My research interests are mobile computing, parallel programming and deep learning applications.
I build mobile frameworks to support cloud-free deep neural network applications, especially vision sensing apps. I focus on leveraging different types of processors (CPU, GPU, DSP, etc.) to speed up the processing pipeline as deep learning algorithm could be highly parallelized. I'm also interested in applying approximation techniques to reduce the computational costs of current state-of-the-art deep learning models.
Huynh, Loc Nguyen, Youngki Lee, and Rajesh Krishna Balan. "Deepsense: A gpu-based deep convolutional neural network framework on commodity mobile devices." Proceedings of the 2016 Workshop on Wearable Systems and Applications.
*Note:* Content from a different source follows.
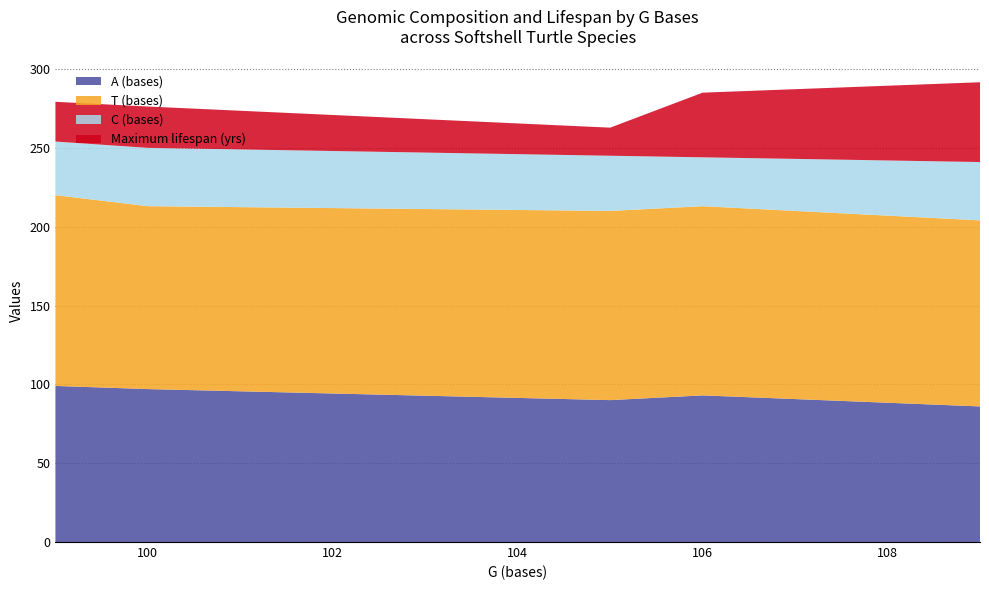

What is the total value across all series at 100?

276.2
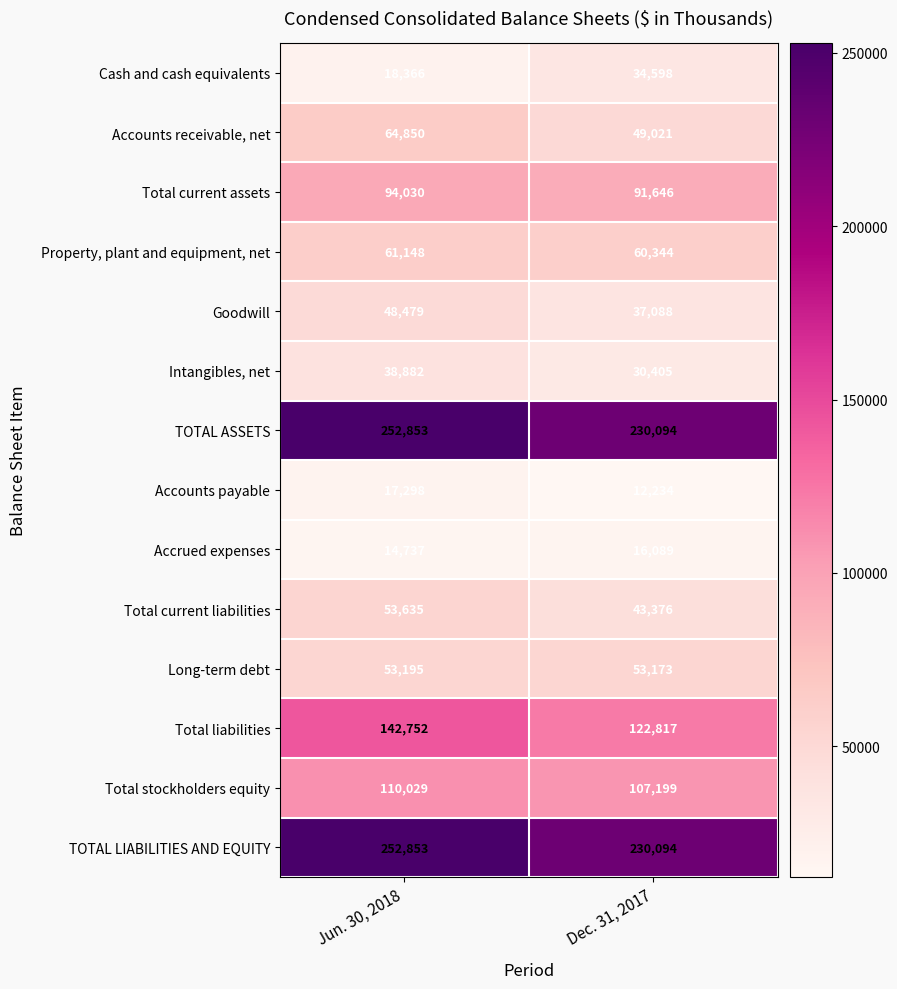

Is it true that Total liabilities equals 142752 at Jun. 30, 2018?

True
ACM, 2016. link
Huynh, Loc N., Youngki Lee, and Rajesh Krishna Balan. "Deepmon: Mobile gpu-based deep learning framework for continuous vision applications." Proceedings of the 15th Annual International Conference on Mobile Systems, Applications, and Services. ACM, 2017. link
DeepMon: is a light-weight mobile framework to support deep learning applications on mobile devices (smart phones and tablets). DeepMon leverages the mobile GPUs (Adreno or Mali) to process the deep neural network in parallel to reduce the latency cost. We built DeepMon on top of OpenCL framework in order to support both Mali/Adreno GPU architectures which are commonly found on modern mobile devices.
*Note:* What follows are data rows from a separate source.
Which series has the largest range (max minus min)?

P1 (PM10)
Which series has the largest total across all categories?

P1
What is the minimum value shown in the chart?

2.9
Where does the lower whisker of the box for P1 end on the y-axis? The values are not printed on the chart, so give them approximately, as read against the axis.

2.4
Mobile GPU scheduler: Using GPU for computational-intensive tasks (e.g., vision sensing apps) in the background might interfere user's apps on the foreground. This might cause the UI unresponsive, reducing user's experience due to the non-preemptiveness of the GPU task. In this project, we are building the GPU-scheduler to preserve the user's experience while doing sensing tasks in the background. In order to achieve our goal, we divide sensing task into multiple micro-tasks which can be processed in an estimated amount of time to tackle the problem of non-preemptiveness. Furthermore, we build the GPU scheduler in kernel-space to keep track of all requests to the GPU and prioritize foreground tasks when needed.
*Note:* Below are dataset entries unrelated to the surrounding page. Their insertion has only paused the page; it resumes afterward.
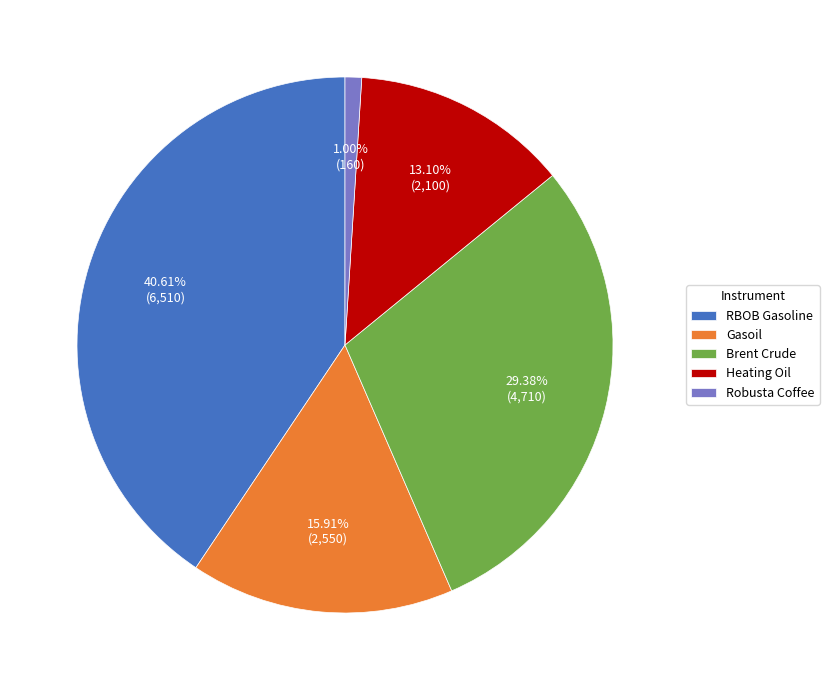

Count the number of slices in the pie.

5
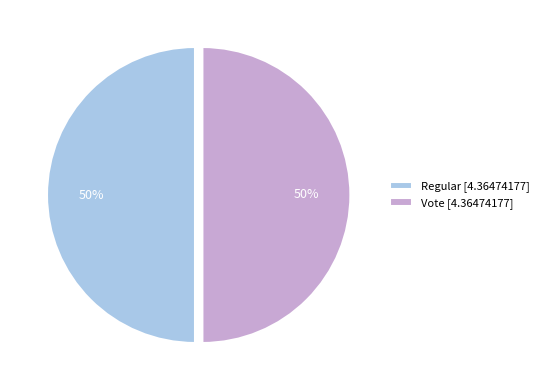

To the nearest percent, what is the difference between the largest and smallest slice percentages?

0%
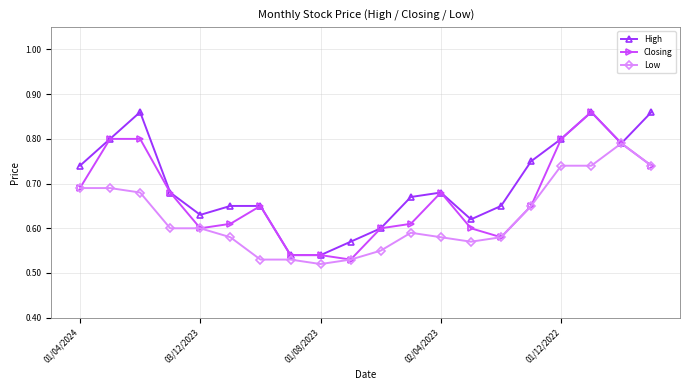

At how many categories does at least one series exceed 0?

20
Compressing convolutional neural network: CNN is well-known to be computational intensive. However, there are a lot of computational redundancy within the CNN pipeline. For examples, we tend to use a lot of filters during training and result in almost-zero-value outputs across a lot of channels. Traditional prunning methods remove unnecessary weights to make model smaller. Unfortunately, it produces sparse weight matrix which is hard to leverage optimized dense matrix multiplication library to compute the outputs efficiently. We propose adding an additional network (with small amount of computational cost) before convolutional layer to predict whether a particular filter is necessary or not. The proposed approach help us remove several unnecessary filters (instead of arbitrary weights) without any significant loss in accuracy. The additional network has 2 primary goals. First, we can use it to compress original network to be smaller (by removing those most unnecessary filters and additional network) and make it more computational efficient. Second, we hypothesize that each output channel will be activated for only some particular inputs. Hence, the additional network will act as an "online predictor" to choose which filters we should compute based on current input in order to reduce most processing time while preserving the accuracy.